The pitch also includes basic legal advice: When you shoot someone and the police arrive, do what officers tell you — but don't tell them what happened until you hire a lawyer who knows gun laws. If you don't happen to have a sharp shooting-defense lawyer on your speed dial when the cops call, the policy managers can help you find one.

Why would I need insurance, the NRA posits in its frequently asked questions, if I would shoot someone only in self-defense? Because "many homeowners' policies have limitations or exclusions related to intentional acts, such as self-defense."

The policies are underwritten by Westchester, a unit of Chubb, one of the nation's most successful and best-run property and casualty insurers. (Chubb, which occupies two towers overlooking Independence Hall in Philadelphia, is run by bosses in New York but legally based in Switzerland, which helps cut income taxes on its nearly $100 million in weekly profits by about half, compared with U.S.-based insurers such as Pennsylvania's Erie Indemnity.)

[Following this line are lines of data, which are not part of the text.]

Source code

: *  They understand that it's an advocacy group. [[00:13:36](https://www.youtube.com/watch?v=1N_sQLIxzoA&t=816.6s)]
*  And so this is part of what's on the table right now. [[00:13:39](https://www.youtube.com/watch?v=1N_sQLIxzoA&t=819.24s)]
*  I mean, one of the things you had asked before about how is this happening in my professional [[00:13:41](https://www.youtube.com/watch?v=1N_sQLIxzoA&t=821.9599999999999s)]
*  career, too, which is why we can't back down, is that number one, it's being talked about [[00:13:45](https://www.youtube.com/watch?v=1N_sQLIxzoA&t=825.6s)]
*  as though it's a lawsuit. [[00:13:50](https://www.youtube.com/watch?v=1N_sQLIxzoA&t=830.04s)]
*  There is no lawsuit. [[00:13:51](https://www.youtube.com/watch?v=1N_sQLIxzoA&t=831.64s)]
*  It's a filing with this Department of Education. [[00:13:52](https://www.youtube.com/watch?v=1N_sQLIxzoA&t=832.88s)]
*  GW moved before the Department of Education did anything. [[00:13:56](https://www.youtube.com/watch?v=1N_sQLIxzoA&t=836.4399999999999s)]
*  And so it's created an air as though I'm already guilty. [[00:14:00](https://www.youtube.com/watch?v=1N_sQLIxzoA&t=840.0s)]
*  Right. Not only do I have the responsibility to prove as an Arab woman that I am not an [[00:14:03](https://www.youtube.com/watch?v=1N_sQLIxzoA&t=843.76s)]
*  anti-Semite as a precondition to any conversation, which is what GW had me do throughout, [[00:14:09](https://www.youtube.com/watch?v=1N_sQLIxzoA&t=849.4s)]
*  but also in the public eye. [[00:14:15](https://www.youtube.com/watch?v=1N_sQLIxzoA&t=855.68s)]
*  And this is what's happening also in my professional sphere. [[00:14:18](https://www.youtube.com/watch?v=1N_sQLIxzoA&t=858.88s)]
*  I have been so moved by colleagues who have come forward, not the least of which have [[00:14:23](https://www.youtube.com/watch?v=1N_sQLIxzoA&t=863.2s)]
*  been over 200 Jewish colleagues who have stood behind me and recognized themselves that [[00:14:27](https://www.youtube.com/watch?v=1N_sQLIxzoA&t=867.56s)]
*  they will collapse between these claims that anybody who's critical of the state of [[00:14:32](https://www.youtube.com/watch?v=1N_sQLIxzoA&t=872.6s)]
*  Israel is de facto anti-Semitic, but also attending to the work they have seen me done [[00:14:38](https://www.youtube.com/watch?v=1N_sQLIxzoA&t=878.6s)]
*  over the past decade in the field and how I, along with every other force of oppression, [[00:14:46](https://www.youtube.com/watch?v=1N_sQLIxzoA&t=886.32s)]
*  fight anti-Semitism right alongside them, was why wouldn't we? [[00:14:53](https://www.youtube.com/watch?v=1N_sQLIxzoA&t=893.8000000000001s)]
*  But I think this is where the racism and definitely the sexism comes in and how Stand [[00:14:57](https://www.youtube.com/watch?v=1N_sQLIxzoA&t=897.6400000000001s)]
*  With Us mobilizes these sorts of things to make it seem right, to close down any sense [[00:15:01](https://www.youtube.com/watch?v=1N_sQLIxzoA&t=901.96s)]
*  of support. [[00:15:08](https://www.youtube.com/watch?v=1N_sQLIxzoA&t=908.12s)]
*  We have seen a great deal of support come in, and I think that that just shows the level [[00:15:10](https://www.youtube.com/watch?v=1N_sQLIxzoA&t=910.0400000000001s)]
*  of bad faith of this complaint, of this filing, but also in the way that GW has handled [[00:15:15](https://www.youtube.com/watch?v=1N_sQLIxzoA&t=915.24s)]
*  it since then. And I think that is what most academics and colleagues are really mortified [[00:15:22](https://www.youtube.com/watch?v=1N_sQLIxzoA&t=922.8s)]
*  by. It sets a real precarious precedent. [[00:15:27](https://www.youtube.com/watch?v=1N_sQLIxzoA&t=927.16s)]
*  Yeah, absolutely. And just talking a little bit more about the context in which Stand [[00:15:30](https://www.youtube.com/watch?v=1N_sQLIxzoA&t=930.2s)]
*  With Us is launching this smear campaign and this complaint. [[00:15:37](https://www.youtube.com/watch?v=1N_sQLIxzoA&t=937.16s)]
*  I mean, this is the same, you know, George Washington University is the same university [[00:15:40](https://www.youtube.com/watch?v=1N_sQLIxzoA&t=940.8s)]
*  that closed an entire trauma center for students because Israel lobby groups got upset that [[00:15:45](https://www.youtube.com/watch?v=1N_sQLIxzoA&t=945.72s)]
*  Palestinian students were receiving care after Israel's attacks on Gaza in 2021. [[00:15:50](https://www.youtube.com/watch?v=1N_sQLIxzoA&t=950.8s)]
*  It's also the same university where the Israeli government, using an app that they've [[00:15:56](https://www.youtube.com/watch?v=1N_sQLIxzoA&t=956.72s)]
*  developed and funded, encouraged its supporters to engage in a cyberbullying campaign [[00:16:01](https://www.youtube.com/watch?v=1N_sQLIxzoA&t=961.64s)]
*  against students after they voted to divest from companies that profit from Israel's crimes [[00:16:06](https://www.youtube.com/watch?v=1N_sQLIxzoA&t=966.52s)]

Chubb spokesman Jeffrey Zack told me his company doesn't like to talk about how many policies it sells to gun owners, or any other group, and directed me to the NRA's marketing materials. The NRA hasn't responded to requests for data on its gun-insurance sales, or how often members have actually been sued or prosecuted.

Carry Guard is more than another premium to pay, the NRA says: The program includes live gun training "developed by an elite cadre of law enforcement, military and legal experts." (I took NRA-approved shooting and safety training years ago, and made sure my sons did. We didn't keep guns in the house while they grew up; like chainsaws and power drills, we saw guns as tools for professionals.)

If the sales campaign is successful, will stepping up gun-insurance sales and profits change the NRA? Its insurance partners are now collecting personal information and claims data that will be used to better measure and price the risks of gun ownership, socializing the costs among firearms owners. That knowledge will eventually affect gun availability, pricing, handling, and public policy. That's how insurance works.

Insurance tends not to protect people who commit clearly criminal acts. But you can still expect long ugly litigation for the murders in Vegas.

"When the search for sources of funds gets underway, it will begin with entities that are allegedly responsible for the attack and their insurers, which are much more likely to have larger policies than that of any individual gun owner," says Randy Maniloff, a veteran insurance lawyer at Philadelphia-based White and Williams LLP and publisher of the biweekly insurance newsletter Coverage Opinions.

Added Maniloff: "I would not be surprised to see claims against Mandalay Bay," the casino-hotel the killer used as his base, "for failing to prevent the shooter from getting into the casino with an arsenal."